AP Photo/Elaine Thompson

Washington state has gone off the deep end when it comes to gun control. It wasn’t enough to pass I-1639 last year. Oh no, it had to go and roll out more anti-gun bills.

Now, two controversial bills are waiting for the governor’s signature.

Second Amendment advocates say two bills headed for the governor’s desk could have deadly consequences.

Those in favor of the bills say they just involve a longer wait-time to acquire firearms, but local representative Brad Klippert voted no on both.

He says they’re both bad for victims of domestic violence.

Representative Brad Klippert said the wait might turn potential violent crime victims into sitting ducks.

He says he’s strongly opposed to HB 1225 requiring law enforcement to confiscate all weapons from homes they’re called to for domestic violence.

“How does the victim protect themself should that person come back and threaten them? This dances on the line of taking away their right to possess a weapon to protect themselves,” he says. “We always want to protect victims of domestic violence from any harm or future harm, but we also have to always consider the constitution.”

And this is a big problem, one that shouldn’t be allowed to stand.

No one at these homes has been convicted of anything. Domestic violence calls are made all the time when no actual violence occurs. A loud argument can spark a concerned neighbor making a call, but that doesn’t mean anyone in the home is being beaten.

Removing all the guns from a home based on a phone call is troubling. It’s something that should never be allowed. If there’s enough reason to be concerned, why not arrest the abuser? Why not work through the legal system that way?

And Klippert is also right that this would potentially disarm the victims, people who may have gotten a gun to fight back against these attacks.

But if that stupidity wasn’t enough, the state also managed to pass this nugget:

Rep. Goodman also introduced HB 1465 extending the wait-time for law-abiding concealed pistol license (CPL) holders to get their firearm after purchase.

In other words, people who have already been vetted and have a permit proving they’re not convicted felons are having to face extended wait times to pick up guns they’ve already paid for?

Holy crap on a cracker, really?

Honestly, can someone tell me who released the Stupid Gas in Washington?
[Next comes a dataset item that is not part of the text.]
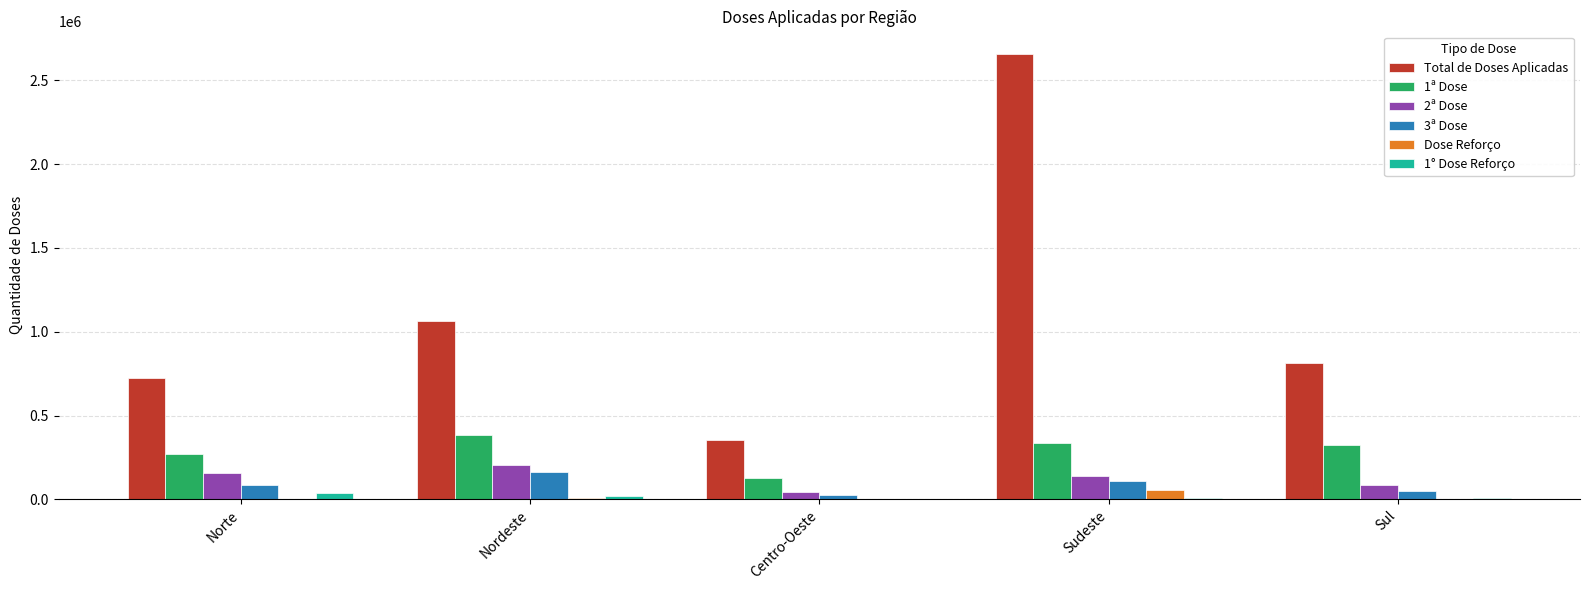

What is the sum of all Dose Reforço values?

75813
My friends in that state are as smart as ever, so it’s not everywhere, but it’s infected enough people that they’re electing morons like this to their state legislature.

I’ve mentioned before that the Pacific Northwest is one of the places in this country that I’ve never been to, but desperately want to visit. It’s clear, though, that I damn sure wouldn’t want to live there. Not if they can’t understand that people with CPLs aren’t criminals and shouldn’t be treated like criminals. They’ve got documentation that they have passed a background check more extensive than the NICS check, yet these lawmakers want to make those people wait to pick up their property.

Pathetic.

The question is, will the governor sign the bills?

Probably. I haven’t seen anything from Gov. Jay Inslee to suggest that he’ll be the least bit sympathetic to gun owners in this matter. That means lawsuits, of course, especially with regard to taking guns from homes where no one has been convicted of anything, but until that worms its way through the courts, it looks like Washington residents will be stuck with this nonsense.